___ Task material

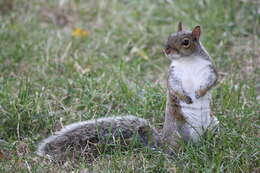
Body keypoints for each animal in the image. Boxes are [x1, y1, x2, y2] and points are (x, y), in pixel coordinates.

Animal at [37, 22, 219, 160]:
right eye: (168, 37)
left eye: (186, 41)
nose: (166, 50)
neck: (188, 61)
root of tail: (162, 142)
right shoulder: (173, 76)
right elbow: (174, 88)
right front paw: (187, 98)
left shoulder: (209, 70)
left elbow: (212, 82)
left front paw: (199, 93)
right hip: (178, 132)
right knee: (173, 150)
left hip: (212, 123)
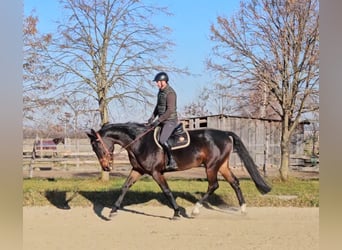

______

### Activity
Could the data above be repeated exactly, with every picture dropped?

### Answer space
Body keypoints for each animal in the image. Boxes are [x1, y1, x2, y2] and points are (x, y), in pixel coordinates.

Animal at [37, 22, 219, 160]:
right eye: (168, 37)
left eye: (186, 41)
nose: (166, 50)
neck: (188, 61)
root of tail: (162, 142)
right shoulder: (173, 76)
right elbow: (174, 88)
right front paw: (187, 98)
left shoulder: (209, 70)
left elbow: (212, 82)
left front paw: (199, 93)
right hip: (178, 132)
right knee: (173, 150)
left hip: (212, 123)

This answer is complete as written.